Collaboration takes aim at therapy for early-onset dementia

[caption id="attachment_25043" align="alignright" width="293" caption="Senior Research Associate Karen Poksay works in the Dale Bredesen Laboratory of the Buck Institute, where a new look at Alzheimer’s is the focus of a Buck, BioMarin collaboration."][/caption]

NOVATO – The Buck Institute for Age Research and BioMarin Pharmaceutical are collaborating on what could be a breakthrough therapy for a most feared disease.

Familial, or early-onset, Alzheimer’s can affect people as young as 30, 40 or 50, well below the usual onset of the neurological condition, which is usually developed by people in their 70s or 80s.

“As devastating as Familial Alzheimer’s is, there are no therapies being researched for it because the patient population is relatively tiny,” said Dr. Gordon Vehar, vice president of research for BioMarin.

A report issued by the Alzheimer's Association in March 2007 puts the number of people with AD who are younger than 65 at around 200,000 in the U.S.

“Ironically, most all the research on Alzheimer’s is being done with mice that have been bred to develop the Familial type, even though the target is the much larger Alzheimer’s population,” said Dr. Vehar.

That makes it a perfect fit for BioMarin, which focuses on rare genetic diseases that affect small populations.

BioMarin has agreed to fund a joint two-year research collaboration, the first of its kind, with the Buck Institute, which focuses on the diseases and conditions of aging.

The work is being done in the Dale Bredesen Laboratory, headed by Dr. Bredesen, who holds views on Alzheimer’s that run counter to the traditional way of thinking.

Typically, Alzheimer’s research views the condition as a disease of toxicity, characterized in part by an overabundance of the amyloid Beta (AB) peptide.

But studies of mice in the Bredesen Lab have shown that AB has a physiological function. It acts like a switch to balance trophic activity in the brain. Alzheimer’s represents one end of the spectrum, where people become very, very good at forgetting and failing to form memories.

“We have found a trophic factor, a protein naturally produced in the brain, that both reduces and competes with AB and enhances the right kind of signaling. We believe it could be used to restore the balance of trophic activity and reverse the memory loss function,” said Dr. Bredesen.

A successful therapy has not been developed using the traditional way of looking at Alzheimer’s, he pointed out.

“It’s time to try something new, and I think we have it here. BioMarin is the perfect development partner for us because their therapies are protein-based and their scientists are experts on producing proteins for human use,” said Dr. Bredesen.

BioMarin is also very familiar with the clinical trial process, he added.

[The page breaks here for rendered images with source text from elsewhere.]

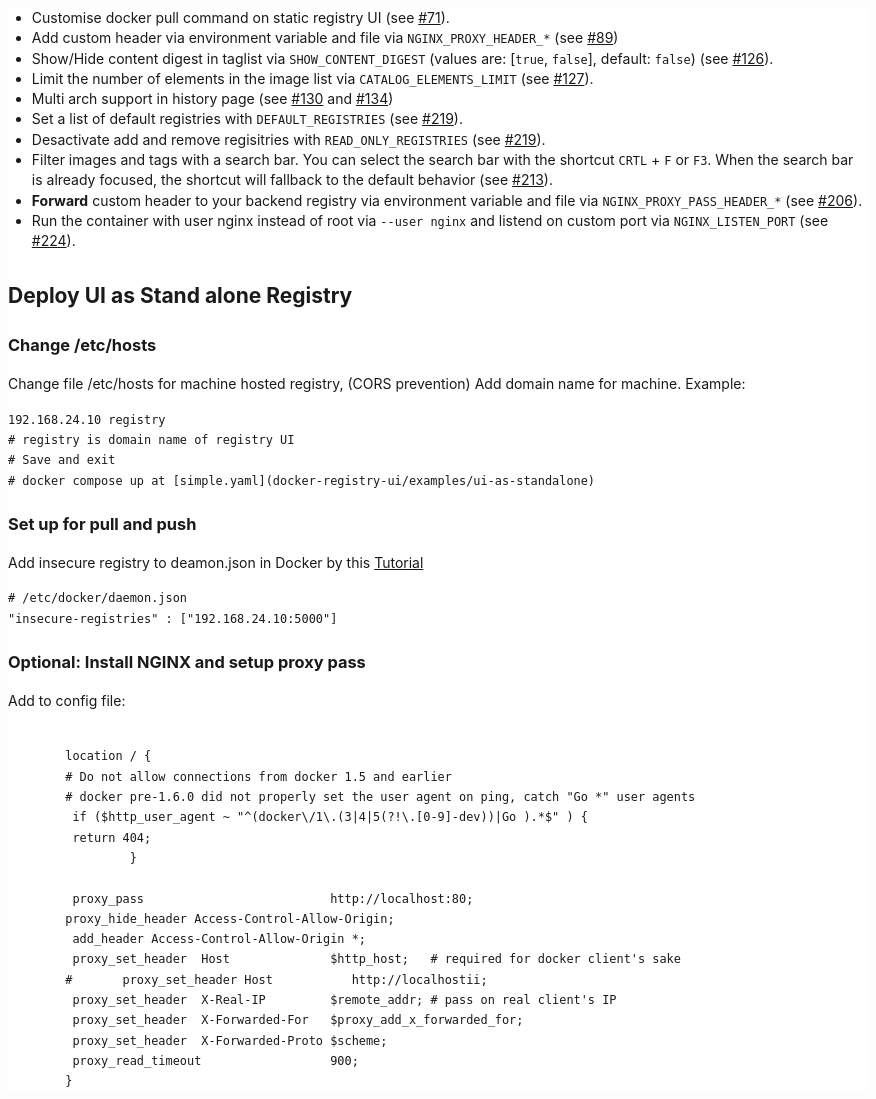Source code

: -   Customise docker pull command on static registry UI (see [#71](https://github.com/Joxit/docker-registry-ui/issues/71)).
-   Add custom header via environment variable and file via `NGINX_PROXY_HEADER_*` (see [#89](https://github.com/Joxit/docker-registry-ui/pull/89))
-   Show/Hide content digest in taglist via `SHOW_CONTENT_DIGEST` (values are: [`true`, `false`], default: `false`) (see [#126](https://github.com/Joxit/docker-registry-ui/issues/126)).
-   Limit the number of elements in the image list via `CATALOG_ELEMENTS_LIMIT` (see [#127](https://github.com/Joxit/docker-registry-ui/pull/127)).
-   Multi arch support in history page (see [#130](https://github.com/Joxit/docker-registry-ui/issues/130) and [#134](https://github.com/Joxit/docker-registry-ui/pull/134))
-   Set a list of default registries with `DEFAULT_REGISTRIES` (see [#219](https://github.com/Joxit/docker-registry-ui/pull/219)).
-   Desactivate add and remove regisitries with `READ_ONLY_REGISTRIES` (see [#219](https://github.com/Joxit/docker-registry-ui/pull/219)).
-   Filter images and tags with a search bar. You can select the search bar with the shortcut `CRTL` + `F` or `F3`. When the search bar is already focused, the shortcut will fallback to the default behavior (see [#213](https://github.com/Joxit/docker-registry-ui/issues/213)).
-   **Forward** custom header to your backend registry via environment variable and file via `NGINX_PROXY_PASS_HEADER_*` (see [#206](https://github.com/Joxit/docker-registry-ui/pull/206)).
-   Run the container with user nginx instead of root via `--user nginx` and listend on custom port via `NGINX_LISTEN_PORT` (see [#224](https://github.com/Joxit/docker-registry-ui/issues/224)).

## Deploy UI as Stand alone Registry
### Change /etc/hosts
Change file /etc/hosts for machine hosted registry, (CORS prevention)
Add domain name for machine. Example:
```
192.168.24.10 registry 
# registry is domain name of registry UI
# Save and exit
# docker compose up at [simple.yaml](docker-registry-ui/examples/ui-as-standalone)
```
### Set up for pull and push
Add insecure registry to deamon.json in Docker by this [Tutorial](https://docs.docker.com/registry/insecure/)
```
# /etc/docker/daemon.json
"insecure-registries" : ["192.168.24.10:5000"]
```
### Optional: Install NGINX and setup proxy pass
Add to config file:
```

        location / {
        # Do not allow connections from docker 1.5 and earlier
        # docker pre-1.6.0 did not properly set the user agent on ping, catch "Go *" user agents
         if ($http_user_agent ~ "^(docker\/1\.(3|4|5(?!\.[0-9]-dev))|Go ).*$" ) {
         return 404;
                 }

         proxy_pass                          http://localhost:80;
        proxy_hide_header Access-Control-Allow-Origin;
         add_header Access-Control-Allow-Origin *;
         proxy_set_header  Host              $http_host;   # required for docker client's sake
        #       proxy_set_header Host           http://localhostii;
         proxy_set_header  X-Real-IP         $remote_addr; # pass on real client's IP
         proxy_set_header  X-Forwarded-For   $proxy_add_x_forwarded_for;
         proxy_set_header  X-Forwarded-Proto $scheme;
         proxy_read_timeout                  900;
        }

```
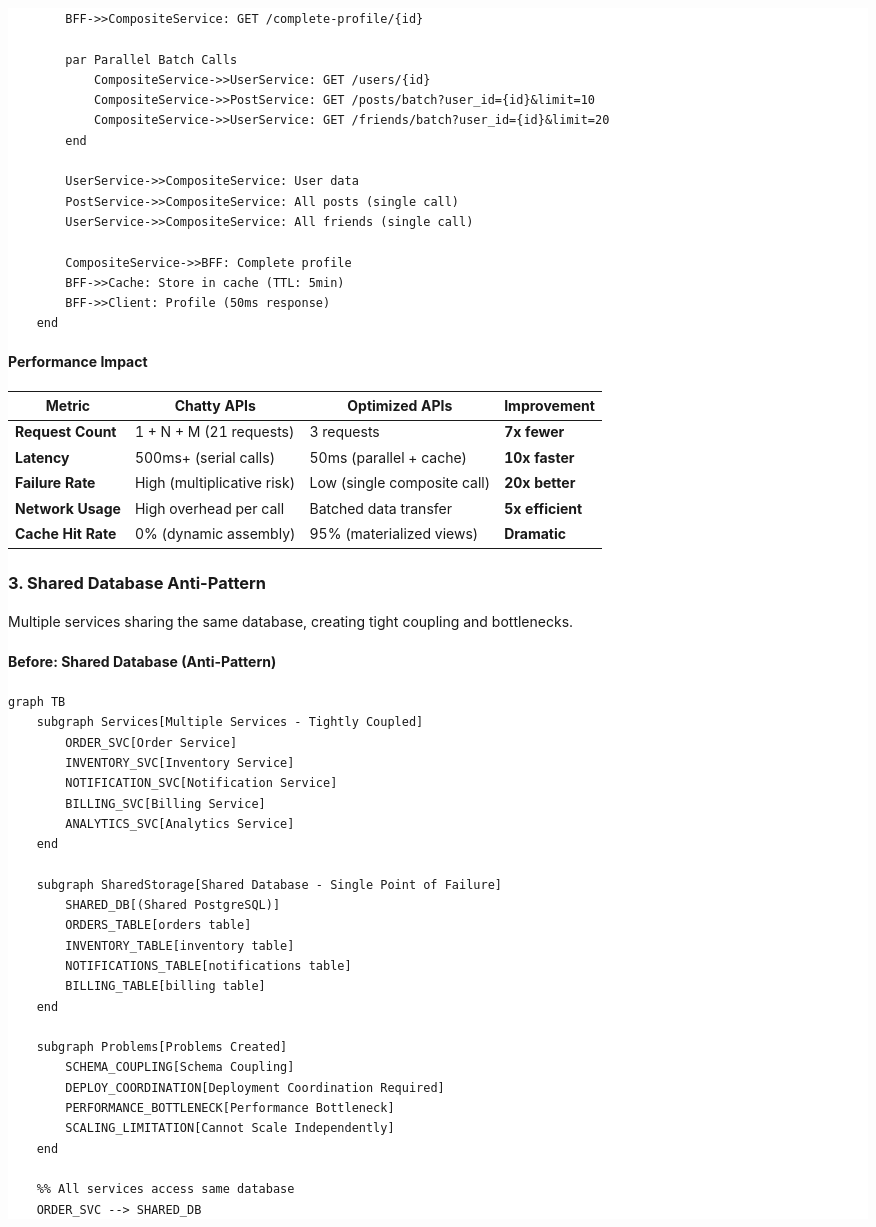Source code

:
 ```mermaid
        BFF->>CompositeService: GET /complete-profile/{id}

        par Parallel Batch Calls
            CompositeService->>UserService: GET /users/{id}
            CompositeService->>PostService: GET /posts/batch?user_id={id}&limit=10
            CompositeService->>UserService: GET /friends/batch?user_id={id}&limit=20
        end

        UserService->>CompositeService: User data
        PostService->>CompositeService: All posts (single call)
        UserService->>CompositeService: All friends (single call)

        CompositeService->>BFF: Complete profile
        BFF->>Cache: Store in cache (TTL: 5min)
        BFF->>Client: Profile (50ms response)
    end
```

#### Performance Impact

| Metric | Chatty APIs | Optimized APIs | Improvement |
|--------|-------------|----------------|-------------|
| **Request Count** | 1 + N + M (21 requests) | 3 requests | **7x fewer** |
| **Latency** | 500ms+ (serial calls) | 50ms (parallel + cache) | **10x faster** |
| **Failure Rate** | High (multiplicative risk) | Low (single composite call) | **20x better** |
| **Network Usage** | High overhead per call | Batched data transfer | **5x efficient** |
| **Cache Hit Rate** | 0% (dynamic assembly) | 95% (materialized views) | **Dramatic** |

### 3. Shared Database Anti-Pattern

Multiple services sharing the same database, creating tight coupling and bottlenecks.

#### Before: Shared Database (Anti-Pattern)

```mermaid
graph TB
    subgraph Services[Multiple Services - Tightly Coupled]
        ORDER_SVC[Order Service]
        INVENTORY_SVC[Inventory Service]
        NOTIFICATION_SVC[Notification Service]
        BILLING_SVC[Billing Service]
        ANALYTICS_SVC[Analytics Service]
    end

    subgraph SharedStorage[Shared Database - Single Point of Failure]
        SHARED_DB[(Shared PostgreSQL)]
        ORDERS_TABLE[orders table]
        INVENTORY_TABLE[inventory table]
        NOTIFICATIONS_TABLE[notifications table]
        BILLING_TABLE[billing table]
    end

    subgraph Problems[Problems Created]
        SCHEMA_COUPLING[Schema Coupling]
        DEPLOY_COORDINATION[Deployment Coordination Required]
        PERFORMANCE_BOTTLENECK[Performance Bottleneck]
        SCALING_LIMITATION[Cannot Scale Independently]
    end

    %% All services access same database
    ORDER_SVC --> SHARED_DB
```
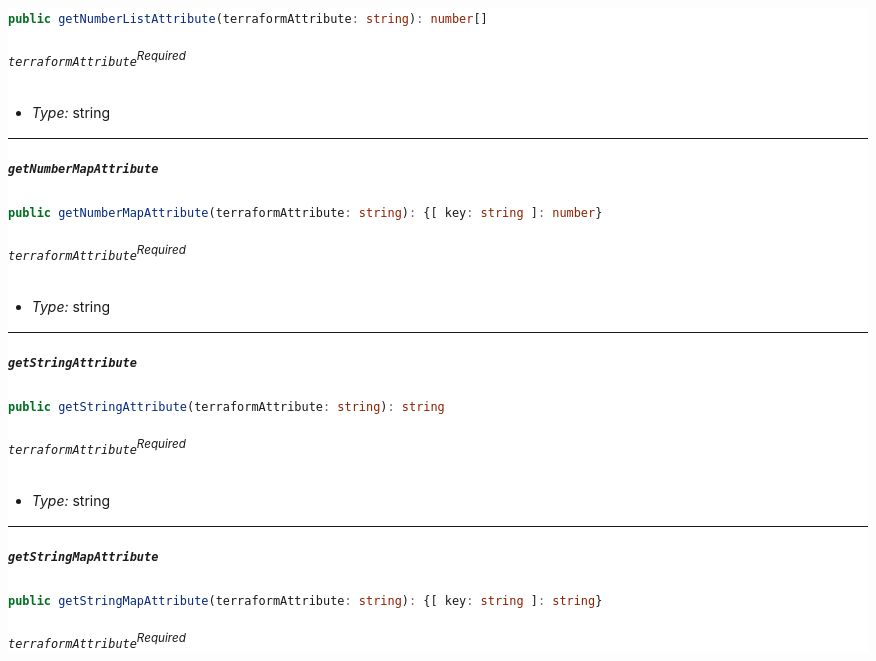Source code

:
 ```typescript
public getNumberListAttribute(terraformAttribute: string): number[]
```

###### `terraformAttribute`<sup>Required</sup> <a name="terraformAttribute" id="@cdktf/provider-azurestack.dataAzurestackNetworkInterface.DataAzurestackNetworkInterface.getNumberListAttribute.parameter.terraformAttribute"></a>

- *Type:* string

---

##### `getNumberMapAttribute` <a name="getNumberMapAttribute" id="@cdktf/provider-azurestack.dataAzurestackNetworkInterface.DataAzurestackNetworkInterface.getNumberMapAttribute"></a>

```typescript
public getNumberMapAttribute(terraformAttribute: string): {[ key: string ]: number}
```

###### `terraformAttribute`<sup>Required</sup> <a name="terraformAttribute" id="@cdktf/provider-azurestack.dataAzurestackNetworkInterface.DataAzurestackNetworkInterface.getNumberMapAttribute.parameter.terraformAttribute"></a>

- *Type:* string

---

##### `getStringAttribute` <a name="getStringAttribute" id="@cdktf/provider-azurestack.dataAzurestackNetworkInterface.DataAzurestackNetworkInterface.getStringAttribute"></a>

```typescript
public getStringAttribute(terraformAttribute: string): string
```

###### `terraformAttribute`<sup>Required</sup> <a name="terraformAttribute" id="@cdktf/provider-azurestack.dataAzurestackNetworkInterface.DataAzurestackNetworkInterface.getStringAttribute.parameter.terraformAttribute"></a>

- *Type:* string

---

##### `getStringMapAttribute` <a name="getStringMapAttribute" id="@cdktf/provider-azurestack.dataAzurestackNetworkInterface.DataAzurestackNetworkInterface.getStringMapAttribute"></a>

```typescript
public getStringMapAttribute(terraformAttribute: string): {[ key: string ]: string}
```

###### `terraformAttribute`<sup>Required</sup> <a name="terraformAttribute" id="@cdktf/provider-azurestack.dataAzurestackNetworkInterface.DataAzurestackNetworkInterface.getStringMapAttribute.parameter.terraformAttribute"></a>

According to Dr. Vehar, if the early research should successfully lead to a therapy, BioMarin would take it through the FDA approval process and market it. Such a drug would receive orphan status from the FDA because of its small target population, speeding the process considerably.

“That’s very far off. Now we’re in the earliest stages of research. But Dr. Bredesen’s discoveries are quite exciting,” he said.